The federal government has now posted a job advertisement for the position of director of the history museum, with an annual salary range of $226,000 to $265,800. The hiring requires the approval of federal cabinet ministers.

Heritage Minister Steven Guilbeault’s office confirmed the current director’s term ends next June, and said the job is being advertised now because of the length of the hiring process.

“This is standard procedure as most processes take at least six months,” spokeswoman Camille Gagné-Raynauld said.

A spokesperson for the museum board said there was no change in Mr. O’Neill’s employment.

“There is no change in the status of any museum executive team members at this time,” a statement from the board said.

The statement was provided through crisis-communications firm MidtownPR, which the museum hired this past summer to help it through the situation.

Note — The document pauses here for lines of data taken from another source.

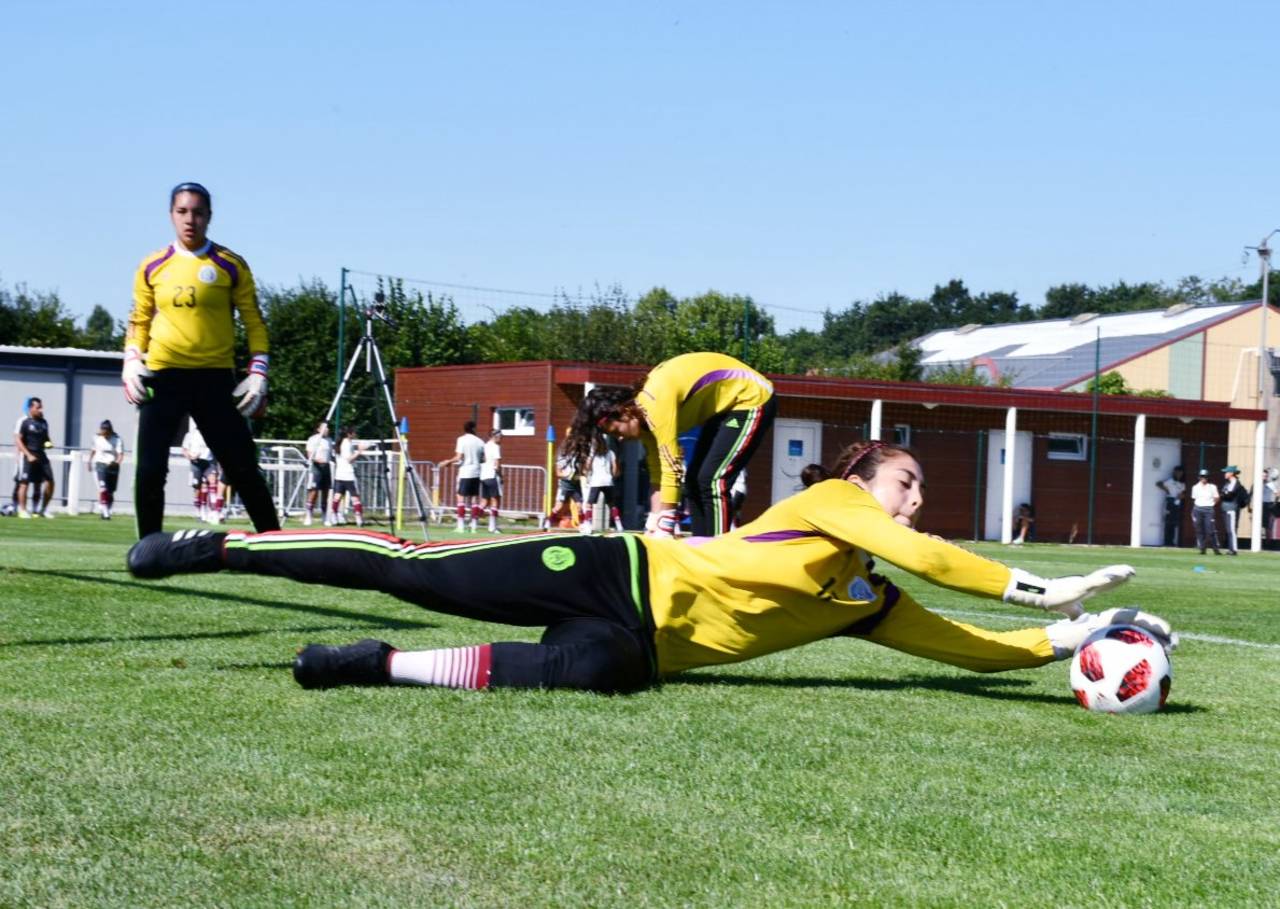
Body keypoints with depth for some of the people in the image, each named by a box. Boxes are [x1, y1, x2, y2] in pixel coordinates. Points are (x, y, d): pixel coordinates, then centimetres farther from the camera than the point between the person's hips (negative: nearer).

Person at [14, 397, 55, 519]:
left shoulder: (44, 422, 12)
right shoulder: (24, 422, -7)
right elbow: (18, 440, -10)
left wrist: (49, 443, 1)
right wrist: (28, 455, -17)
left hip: (41, 455, 6)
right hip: (27, 455, -6)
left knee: (49, 481, 0)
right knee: (24, 483, -2)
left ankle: (43, 509, 11)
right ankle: (22, 510, 5)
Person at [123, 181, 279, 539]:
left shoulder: (230, 266, 1)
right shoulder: (152, 267, 7)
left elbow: (254, 323, 4)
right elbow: (139, 322, 15)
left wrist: (258, 374, -5)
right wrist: (131, 363, -1)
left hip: (215, 378, -2)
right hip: (162, 377, 2)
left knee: (242, 468, -2)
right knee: (150, 470, -2)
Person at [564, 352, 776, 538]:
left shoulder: (656, 404, -29)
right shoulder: (644, 413, -2)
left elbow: (673, 470, -30)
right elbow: (658, 475, 4)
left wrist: (664, 534, -26)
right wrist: (652, 530, 1)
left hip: (752, 398, -10)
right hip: (724, 404, 10)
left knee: (712, 481, -16)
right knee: (694, 481, 7)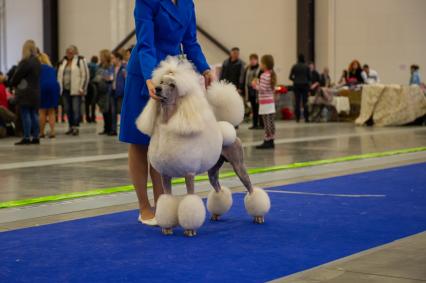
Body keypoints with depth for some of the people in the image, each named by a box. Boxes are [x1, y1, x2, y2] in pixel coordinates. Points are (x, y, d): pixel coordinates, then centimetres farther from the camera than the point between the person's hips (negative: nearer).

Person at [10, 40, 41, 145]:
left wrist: (13, 83, 8)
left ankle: (26, 138, -6)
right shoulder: (37, 62, 10)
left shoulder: (25, 62, -16)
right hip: (35, 92, 8)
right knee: (34, 114, 10)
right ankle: (36, 137, 11)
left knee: (25, 115, -5)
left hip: (25, 93, -8)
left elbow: (17, 75, -13)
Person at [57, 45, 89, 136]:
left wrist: (82, 88, -11)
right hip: (65, 90, 6)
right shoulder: (63, 62, 15)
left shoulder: (80, 61, -4)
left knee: (76, 109, -7)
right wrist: (59, 88, 12)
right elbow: (59, 75, 19)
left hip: (76, 90, -6)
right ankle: (71, 127, 16)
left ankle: (76, 127, -5)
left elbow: (85, 75, -8)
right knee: (68, 109, 8)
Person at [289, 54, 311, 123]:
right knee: (305, 102, 0)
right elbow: (309, 76, -1)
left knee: (297, 102, 3)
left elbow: (290, 77, 1)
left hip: (297, 85, 1)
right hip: (305, 85, -1)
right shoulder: (307, 67, -1)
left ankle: (297, 118, 1)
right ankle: (306, 118, -3)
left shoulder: (295, 67, 1)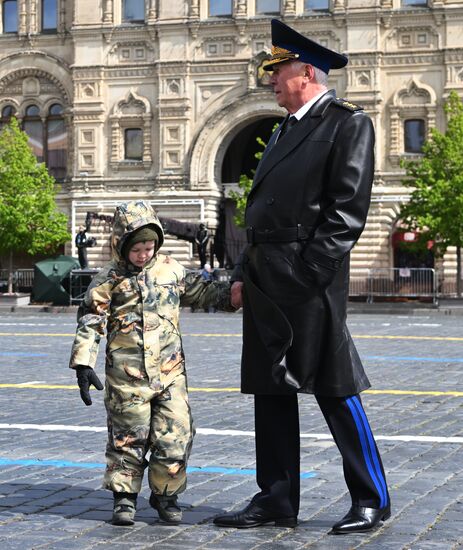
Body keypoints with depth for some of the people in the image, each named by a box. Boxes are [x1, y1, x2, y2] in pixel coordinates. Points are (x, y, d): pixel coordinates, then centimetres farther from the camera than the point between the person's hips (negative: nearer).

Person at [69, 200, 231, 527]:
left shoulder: (170, 269, 9)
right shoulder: (109, 280, -2)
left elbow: (200, 291, 23)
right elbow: (90, 322, -5)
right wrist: (83, 364, -11)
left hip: (170, 369, 3)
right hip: (127, 376, -3)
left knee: (175, 434, 1)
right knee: (127, 437, 3)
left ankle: (165, 494, 17)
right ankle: (125, 497, 15)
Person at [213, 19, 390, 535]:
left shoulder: (348, 123, -4)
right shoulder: (283, 132, 22)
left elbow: (347, 207, -13)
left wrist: (311, 274, -18)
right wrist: (243, 274, 14)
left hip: (308, 278, -9)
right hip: (265, 279, 9)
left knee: (334, 389, -4)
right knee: (270, 389, 9)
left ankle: (371, 499, 7)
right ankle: (276, 500, 17)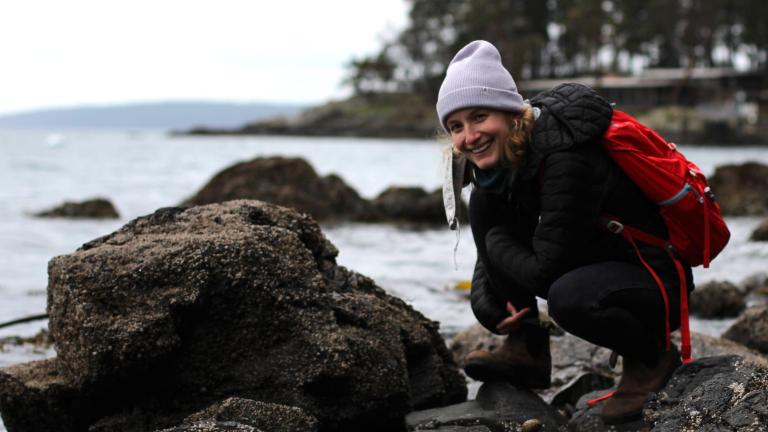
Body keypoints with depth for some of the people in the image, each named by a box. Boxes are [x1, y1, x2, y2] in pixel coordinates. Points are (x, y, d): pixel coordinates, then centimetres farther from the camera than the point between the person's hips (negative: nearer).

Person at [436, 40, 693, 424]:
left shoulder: (566, 160, -30)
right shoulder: (498, 160, -5)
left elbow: (546, 270, -29)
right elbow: (491, 235, 5)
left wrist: (494, 242, -12)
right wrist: (488, 304, -11)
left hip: (657, 281, -8)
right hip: (589, 260, 8)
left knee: (568, 297, -39)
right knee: (484, 203, -7)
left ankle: (650, 356, -6)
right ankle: (526, 350, 0)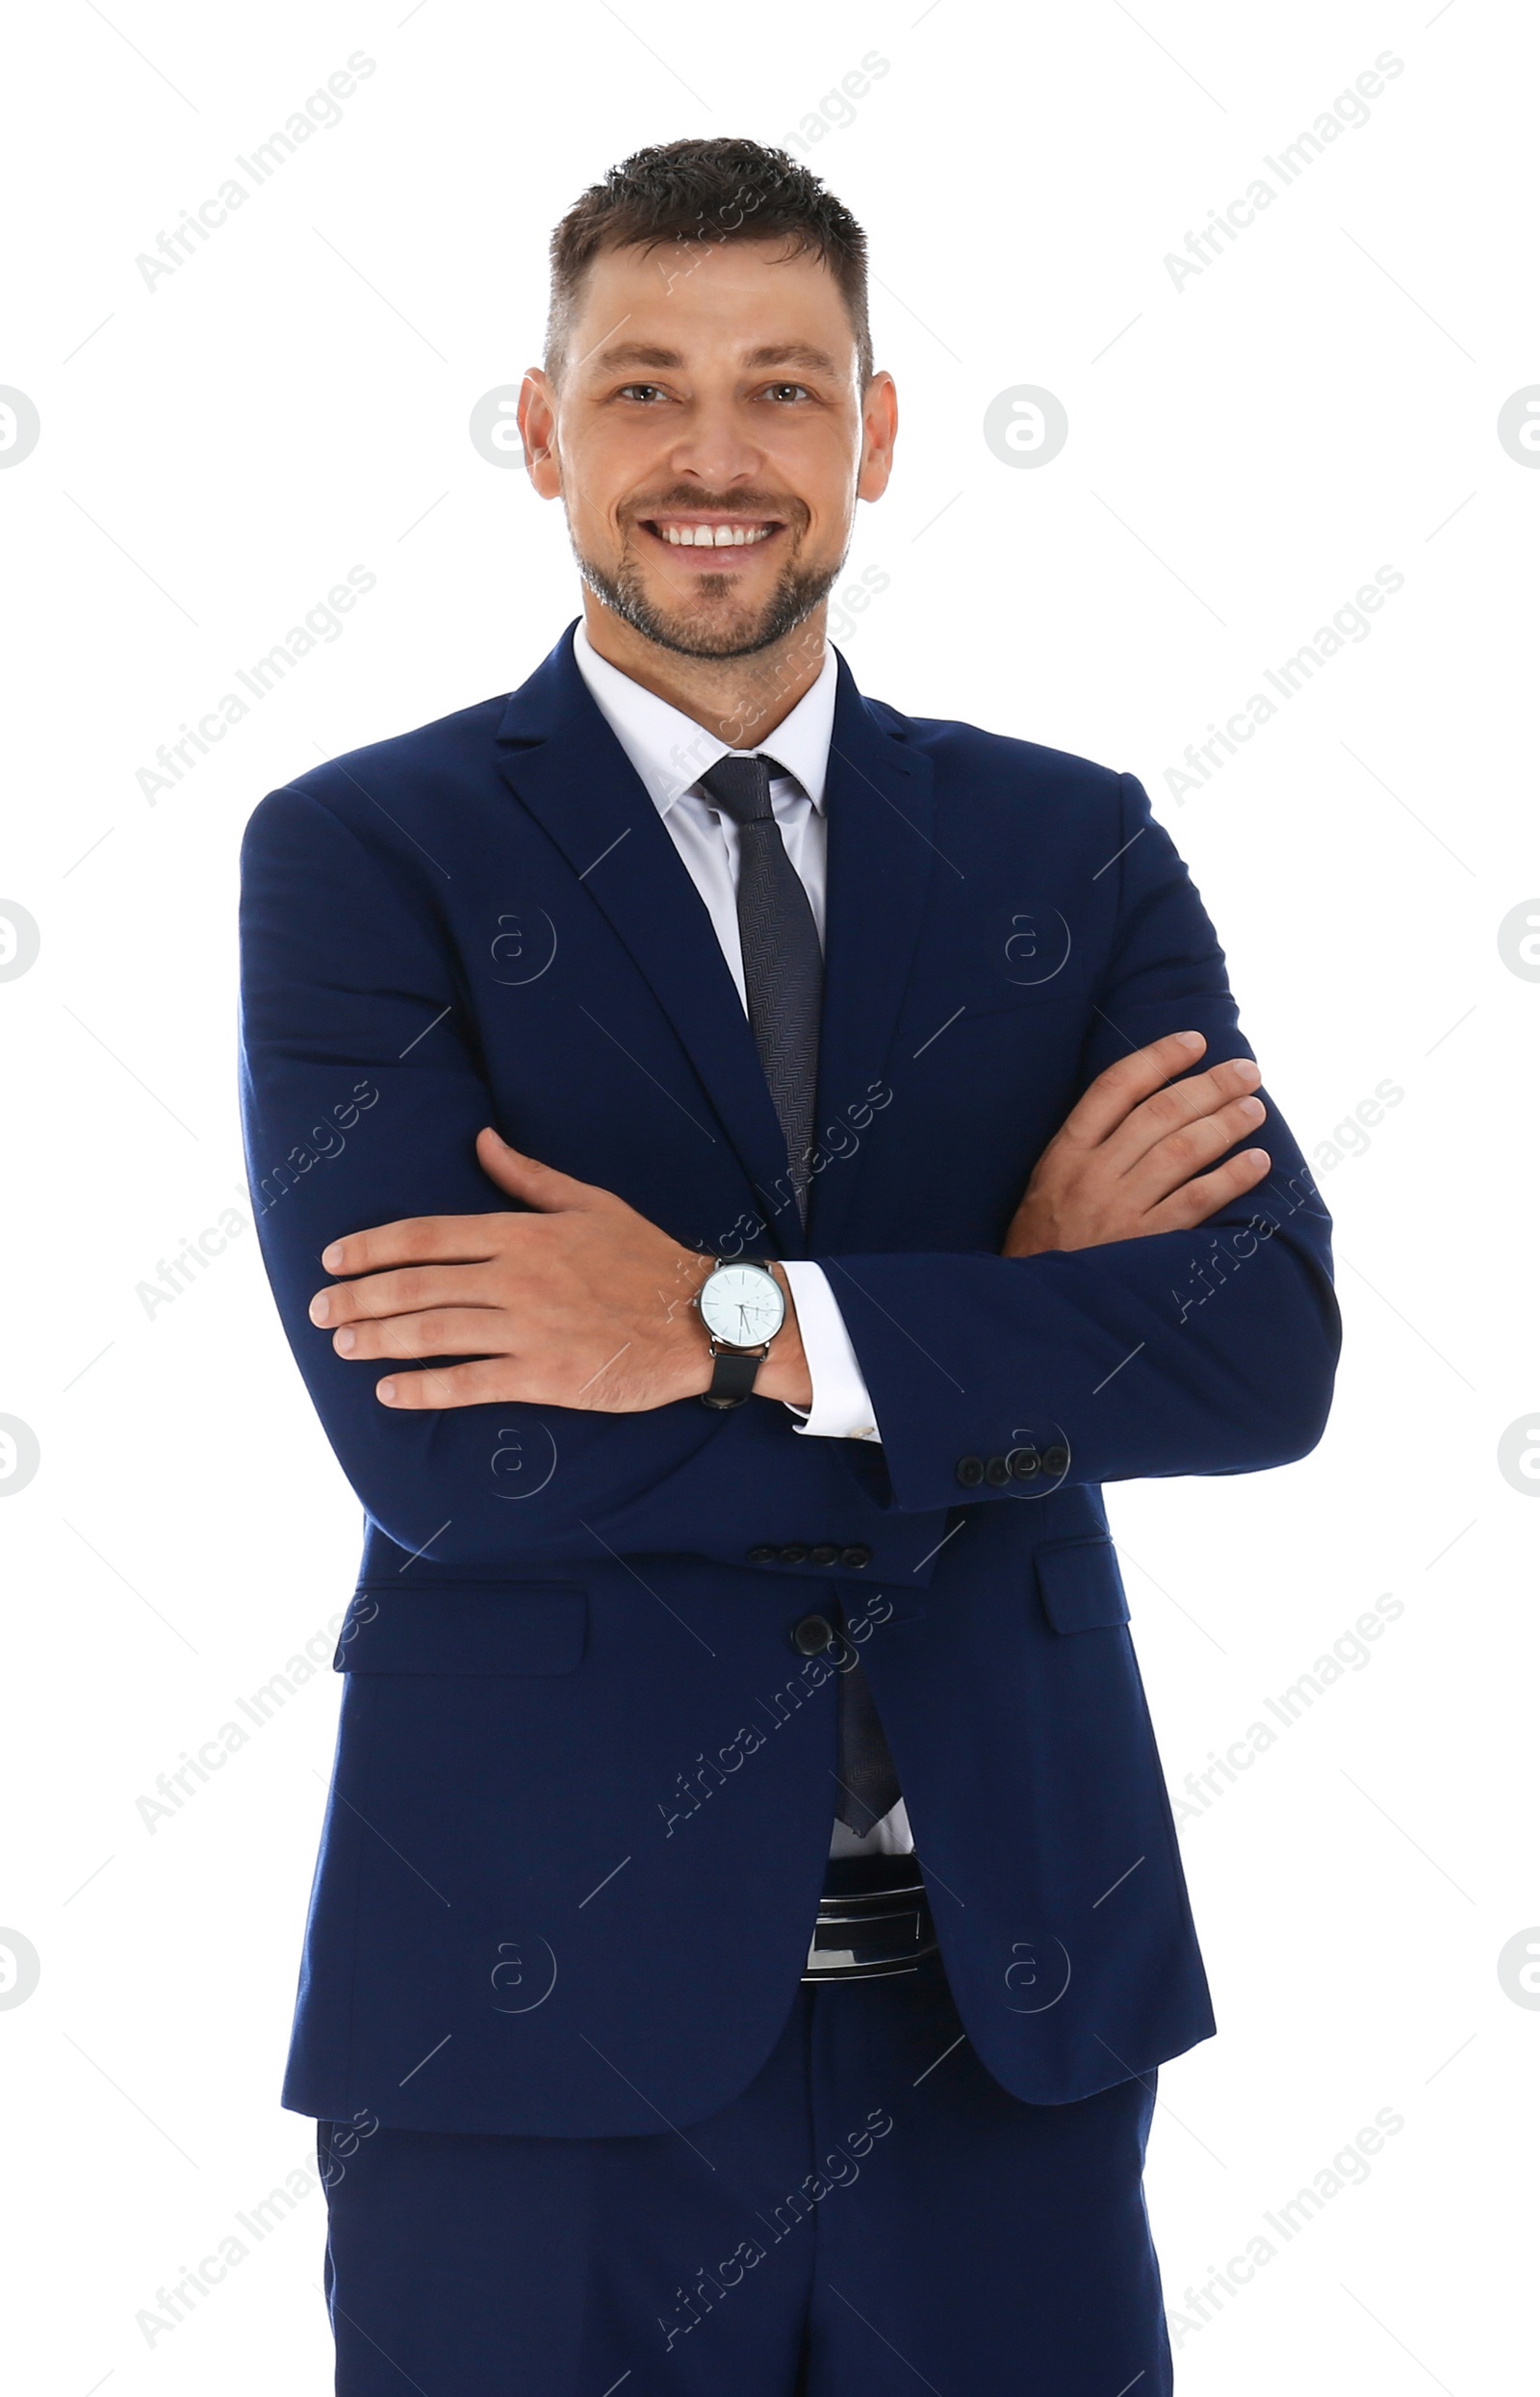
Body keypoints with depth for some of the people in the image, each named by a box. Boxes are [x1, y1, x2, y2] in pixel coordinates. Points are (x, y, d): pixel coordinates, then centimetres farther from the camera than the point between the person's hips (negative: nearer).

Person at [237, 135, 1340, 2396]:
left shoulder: (1076, 851, 7)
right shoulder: (360, 852, -2)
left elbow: (1270, 1343, -8)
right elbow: (435, 1445, -14)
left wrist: (734, 1321, -19)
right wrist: (1018, 1318, -11)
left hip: (1010, 1995, 3)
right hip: (547, 2005, -2)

Documents tabled in the House of Commons this week revealed the museum hired the firm on July 28, on a contract with “no end date” and an hourly rate of $350. The documents do not list a total value to the contract.

The government is also hiring a new chair of the board of trustees. Toronto philanthropist Jim Fleck had stayed on past his term’s expiration in 2019, but was replaced on Sept 30 on an interim basis by Winnipeg arts advocate Jean Giguère.

The Canadian Museum of History is a Crown corporation that runs both the history museum in Gatineau, Que., and the Canadian War Museum in Ottawa. The institution reported expenses of $99.5-million in the 2019-2020 fiscal year and received $80.4-million in federal funding.

Mr. O’Neill joined the museum in 2001 and was appointed to a five-year term as director in 2011. He oversaw the rebranding of the institution from the Canadian Museum of Civilization to its current name, and a refocus on the history of Canada.

Mr. O’Neill’s reappointment to another term was controversial. He was one of a few dozen cabinet-level appointments made by the Conservative government in the summer of 2015, in advance of a federal election that fall, and a year before his term was up. When Justin Trudeau’s Liberals won the election, cabinet minister Dominic LeBlanc wrote to those appointees and asked them to voluntarily decline the reappointments. Mr. O’Neill did not, and later received the public backing of then-minister of heritage Mélanie Joly.